Die Verbraucher in den Schwellenländern würden nach Marken suchen, denen sie vertrauen können, und nach Unternehmen, die den lokalen Markt kennen. Große multinationale Unternehmen, die selbst lokal denken, schnell handeln und Produkte schnell auf den Markt bringen könnten, würden so einen großen Vorteil erlangen.

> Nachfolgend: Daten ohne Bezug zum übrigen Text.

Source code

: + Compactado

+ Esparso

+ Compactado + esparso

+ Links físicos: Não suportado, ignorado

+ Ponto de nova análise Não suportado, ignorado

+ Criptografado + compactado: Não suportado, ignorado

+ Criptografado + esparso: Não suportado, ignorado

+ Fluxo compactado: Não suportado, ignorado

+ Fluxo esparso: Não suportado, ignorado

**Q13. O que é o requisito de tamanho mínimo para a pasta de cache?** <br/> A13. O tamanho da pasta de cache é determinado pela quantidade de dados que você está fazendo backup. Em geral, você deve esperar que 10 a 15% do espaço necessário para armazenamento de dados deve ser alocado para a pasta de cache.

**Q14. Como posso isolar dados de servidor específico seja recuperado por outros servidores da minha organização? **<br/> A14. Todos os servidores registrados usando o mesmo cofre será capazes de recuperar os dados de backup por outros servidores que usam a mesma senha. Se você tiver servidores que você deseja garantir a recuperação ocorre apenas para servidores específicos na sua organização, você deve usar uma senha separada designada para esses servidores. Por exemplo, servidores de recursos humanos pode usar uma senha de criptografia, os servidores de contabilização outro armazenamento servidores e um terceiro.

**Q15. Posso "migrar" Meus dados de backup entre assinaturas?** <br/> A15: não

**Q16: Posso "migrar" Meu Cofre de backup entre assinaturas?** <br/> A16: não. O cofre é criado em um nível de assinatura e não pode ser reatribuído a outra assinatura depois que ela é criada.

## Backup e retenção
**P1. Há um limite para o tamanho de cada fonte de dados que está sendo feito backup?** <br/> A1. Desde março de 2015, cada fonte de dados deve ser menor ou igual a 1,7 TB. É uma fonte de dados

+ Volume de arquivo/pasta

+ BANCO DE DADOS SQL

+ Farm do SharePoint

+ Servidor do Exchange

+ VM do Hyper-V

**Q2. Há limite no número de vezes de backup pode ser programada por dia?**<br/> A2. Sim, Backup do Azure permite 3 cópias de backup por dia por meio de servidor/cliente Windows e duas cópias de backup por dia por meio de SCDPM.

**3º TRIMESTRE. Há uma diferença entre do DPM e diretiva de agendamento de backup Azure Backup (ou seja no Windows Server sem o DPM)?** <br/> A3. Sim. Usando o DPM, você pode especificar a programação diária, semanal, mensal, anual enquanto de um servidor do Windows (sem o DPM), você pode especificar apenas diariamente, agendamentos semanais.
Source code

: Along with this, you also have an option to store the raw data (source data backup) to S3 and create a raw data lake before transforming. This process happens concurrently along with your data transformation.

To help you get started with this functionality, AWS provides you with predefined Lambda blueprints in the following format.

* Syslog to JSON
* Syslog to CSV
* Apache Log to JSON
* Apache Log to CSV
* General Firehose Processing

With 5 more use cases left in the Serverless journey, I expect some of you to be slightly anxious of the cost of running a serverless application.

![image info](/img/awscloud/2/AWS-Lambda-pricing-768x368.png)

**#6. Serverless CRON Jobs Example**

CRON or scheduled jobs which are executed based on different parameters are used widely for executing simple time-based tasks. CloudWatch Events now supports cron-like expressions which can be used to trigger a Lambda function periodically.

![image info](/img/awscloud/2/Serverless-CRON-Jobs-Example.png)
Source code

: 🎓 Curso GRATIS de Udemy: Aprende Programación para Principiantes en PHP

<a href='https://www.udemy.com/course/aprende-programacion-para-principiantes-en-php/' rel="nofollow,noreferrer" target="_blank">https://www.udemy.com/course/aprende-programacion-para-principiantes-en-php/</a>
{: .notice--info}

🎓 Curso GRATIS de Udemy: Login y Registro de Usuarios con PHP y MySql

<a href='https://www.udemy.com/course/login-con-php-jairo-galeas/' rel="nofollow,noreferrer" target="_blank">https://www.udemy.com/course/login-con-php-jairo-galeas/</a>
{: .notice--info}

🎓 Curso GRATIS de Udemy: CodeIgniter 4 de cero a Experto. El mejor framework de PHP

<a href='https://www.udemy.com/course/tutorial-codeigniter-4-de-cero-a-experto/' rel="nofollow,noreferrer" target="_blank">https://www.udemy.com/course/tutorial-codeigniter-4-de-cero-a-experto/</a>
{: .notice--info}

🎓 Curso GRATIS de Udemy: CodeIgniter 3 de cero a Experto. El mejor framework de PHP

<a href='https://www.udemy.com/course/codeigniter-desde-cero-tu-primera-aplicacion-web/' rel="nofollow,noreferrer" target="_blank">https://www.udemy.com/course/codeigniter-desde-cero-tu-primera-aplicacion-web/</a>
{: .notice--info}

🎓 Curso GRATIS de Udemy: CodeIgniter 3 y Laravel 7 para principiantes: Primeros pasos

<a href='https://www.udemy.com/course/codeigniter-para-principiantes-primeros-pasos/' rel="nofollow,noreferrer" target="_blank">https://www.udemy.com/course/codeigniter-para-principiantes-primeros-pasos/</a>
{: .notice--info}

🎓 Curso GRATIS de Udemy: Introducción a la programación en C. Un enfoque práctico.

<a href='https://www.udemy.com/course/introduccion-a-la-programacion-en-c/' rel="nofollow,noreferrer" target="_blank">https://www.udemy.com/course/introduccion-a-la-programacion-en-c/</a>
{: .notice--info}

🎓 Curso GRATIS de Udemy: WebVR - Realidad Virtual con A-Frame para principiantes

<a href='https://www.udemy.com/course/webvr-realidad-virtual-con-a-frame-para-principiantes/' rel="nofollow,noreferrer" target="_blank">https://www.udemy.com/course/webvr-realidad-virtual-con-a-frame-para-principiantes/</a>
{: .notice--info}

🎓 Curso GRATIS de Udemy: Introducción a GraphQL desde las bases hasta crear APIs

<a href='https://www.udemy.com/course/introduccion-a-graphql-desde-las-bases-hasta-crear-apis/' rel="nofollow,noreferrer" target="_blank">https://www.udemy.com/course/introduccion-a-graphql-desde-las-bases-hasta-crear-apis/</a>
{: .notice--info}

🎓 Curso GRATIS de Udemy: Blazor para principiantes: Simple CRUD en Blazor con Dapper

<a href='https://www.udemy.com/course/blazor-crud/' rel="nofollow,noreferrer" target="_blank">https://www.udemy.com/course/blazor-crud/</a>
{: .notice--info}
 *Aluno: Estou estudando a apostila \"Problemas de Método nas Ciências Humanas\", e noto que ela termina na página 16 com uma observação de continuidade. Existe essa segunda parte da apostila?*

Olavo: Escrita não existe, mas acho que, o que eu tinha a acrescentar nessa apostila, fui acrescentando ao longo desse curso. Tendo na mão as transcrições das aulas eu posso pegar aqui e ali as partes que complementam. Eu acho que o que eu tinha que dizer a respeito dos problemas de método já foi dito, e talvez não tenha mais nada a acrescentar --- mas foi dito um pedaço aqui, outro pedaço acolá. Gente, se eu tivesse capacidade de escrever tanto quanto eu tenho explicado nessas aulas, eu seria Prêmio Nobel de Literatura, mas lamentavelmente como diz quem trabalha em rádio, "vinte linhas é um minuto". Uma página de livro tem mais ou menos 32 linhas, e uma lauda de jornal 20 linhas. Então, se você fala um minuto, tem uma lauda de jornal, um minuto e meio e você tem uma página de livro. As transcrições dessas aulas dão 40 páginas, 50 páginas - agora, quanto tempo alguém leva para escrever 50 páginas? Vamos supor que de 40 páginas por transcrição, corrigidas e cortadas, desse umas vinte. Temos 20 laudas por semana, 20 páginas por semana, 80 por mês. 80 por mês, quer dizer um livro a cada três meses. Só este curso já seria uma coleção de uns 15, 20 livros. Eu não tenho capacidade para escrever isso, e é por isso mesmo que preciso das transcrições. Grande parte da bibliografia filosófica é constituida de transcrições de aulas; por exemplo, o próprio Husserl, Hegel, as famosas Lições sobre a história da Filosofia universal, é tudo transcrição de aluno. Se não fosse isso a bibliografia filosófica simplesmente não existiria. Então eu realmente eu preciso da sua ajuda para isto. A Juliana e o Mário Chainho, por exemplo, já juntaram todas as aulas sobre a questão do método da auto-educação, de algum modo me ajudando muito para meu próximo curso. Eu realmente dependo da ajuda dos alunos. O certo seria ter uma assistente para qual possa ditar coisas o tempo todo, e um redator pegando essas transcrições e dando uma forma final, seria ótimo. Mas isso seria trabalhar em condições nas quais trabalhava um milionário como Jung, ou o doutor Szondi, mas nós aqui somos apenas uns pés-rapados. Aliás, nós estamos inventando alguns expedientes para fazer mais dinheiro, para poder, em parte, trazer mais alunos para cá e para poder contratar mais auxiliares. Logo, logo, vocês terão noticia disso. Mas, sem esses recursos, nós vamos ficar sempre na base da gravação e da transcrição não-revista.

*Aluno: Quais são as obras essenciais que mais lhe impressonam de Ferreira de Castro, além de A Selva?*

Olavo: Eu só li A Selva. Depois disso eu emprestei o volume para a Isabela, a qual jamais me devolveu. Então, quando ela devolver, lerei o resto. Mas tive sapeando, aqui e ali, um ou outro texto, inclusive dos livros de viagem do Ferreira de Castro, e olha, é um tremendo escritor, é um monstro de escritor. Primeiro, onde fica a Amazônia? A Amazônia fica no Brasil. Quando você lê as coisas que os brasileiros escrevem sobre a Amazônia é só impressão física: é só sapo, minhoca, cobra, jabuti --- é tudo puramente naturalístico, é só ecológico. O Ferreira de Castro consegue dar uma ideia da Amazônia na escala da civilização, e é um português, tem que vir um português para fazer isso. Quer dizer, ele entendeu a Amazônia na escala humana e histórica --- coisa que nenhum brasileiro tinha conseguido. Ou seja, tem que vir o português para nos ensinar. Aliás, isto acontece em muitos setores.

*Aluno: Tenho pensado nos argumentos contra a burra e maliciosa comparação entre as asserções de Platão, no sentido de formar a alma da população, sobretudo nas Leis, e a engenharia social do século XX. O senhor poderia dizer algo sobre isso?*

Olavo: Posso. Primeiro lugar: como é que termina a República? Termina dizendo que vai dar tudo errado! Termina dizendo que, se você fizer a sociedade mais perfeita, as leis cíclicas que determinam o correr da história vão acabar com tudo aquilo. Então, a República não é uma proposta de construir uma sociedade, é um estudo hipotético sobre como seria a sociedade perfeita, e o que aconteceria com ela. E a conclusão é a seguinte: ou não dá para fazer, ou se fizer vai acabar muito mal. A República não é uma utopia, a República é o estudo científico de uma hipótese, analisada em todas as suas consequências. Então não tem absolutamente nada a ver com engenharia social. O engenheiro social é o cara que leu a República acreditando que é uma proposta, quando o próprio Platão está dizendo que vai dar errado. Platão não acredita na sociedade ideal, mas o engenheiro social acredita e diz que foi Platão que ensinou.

„Für Anleger besteht die Herausforderung jetzt darin, zu erkennen, welche Unternehmen sich an diese Umstände anpassen können und welche nicht“, resümiert Jonsson. Wenn man bereit sei, kurzfristige Unannehmlichkeiten in Kauf zu nehmen, um langfristig davon zu profitieren, sei jetzt eine großartige Zeit für aktive Anleger.